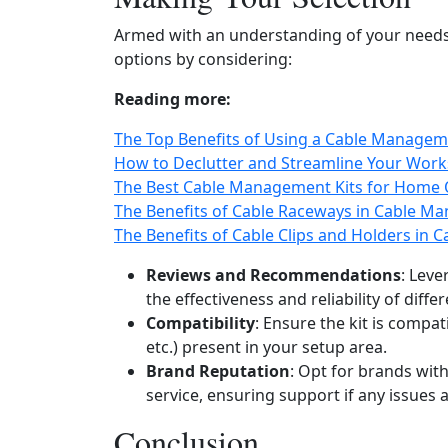
Armed with an understanding of your needs
options by considering:
Reading more:
The Top Benefits of Using a Cable Managem
How to Declutter and Streamline Your Wor
The Best Cable Management Kits for Home 
The Benefits of Cable Raceways in Cable M
The Benefits of Cable Clips and Holders in
Reviews and Recommendations
: Lev
the effectiveness and reliability of differ
Compatibility
: Ensure the kit is compat
etc.) present in your setup area.
Brand Reputation
: Opt for brands wit
service, ensuring support if any issues a
Conclusion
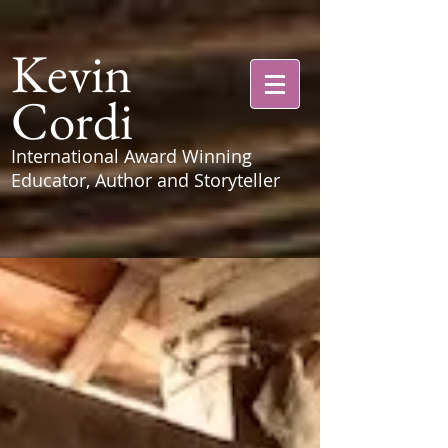
Kevin
Cordi
International Award Winning
Educator, Author and Storyteller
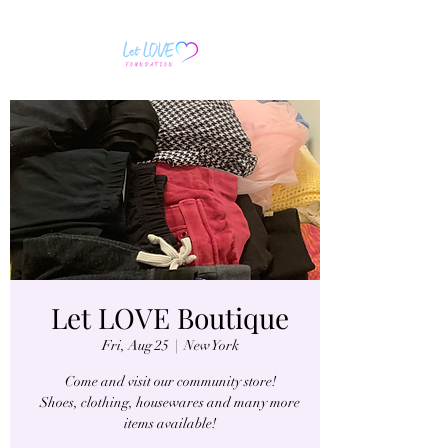
Let LOVE Boutique
Fri, Aug 25
  |  
New York
Come and visit our community store!
Shoes, clothing, housewares and many more
items available!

──────────

Assigned task » A verbatim copy of every entry above, with no pictures, is the expected output.

Answer area »
Armed with an understanding of your needs
options by considering:
Reading more:
The Top Benefits of Using a Cable Managem
How to Declutter and Streamline Your Wor
The Best Cable Management Kits for Home 
The Benefits of Cable Raceways in Cable M
The Benefits of Cable Clips and Holders in
Reviews and Recommendations
: Lev
the effectiveness and reliability of differ
Compatibility
: Ensure the kit is compat
etc.) present in your setup area.
Brand Reputation
: Opt for brands wit
service, ensuring support if any issues a
Conclusion
Kevin
Cordi
International Award Winning
Educator, Author and Storyteller
Let LOVE Boutique
Fri, Aug 25
  |  
New York
Come and visit our community store!
Shoes, clothing, housewares and many more
items available!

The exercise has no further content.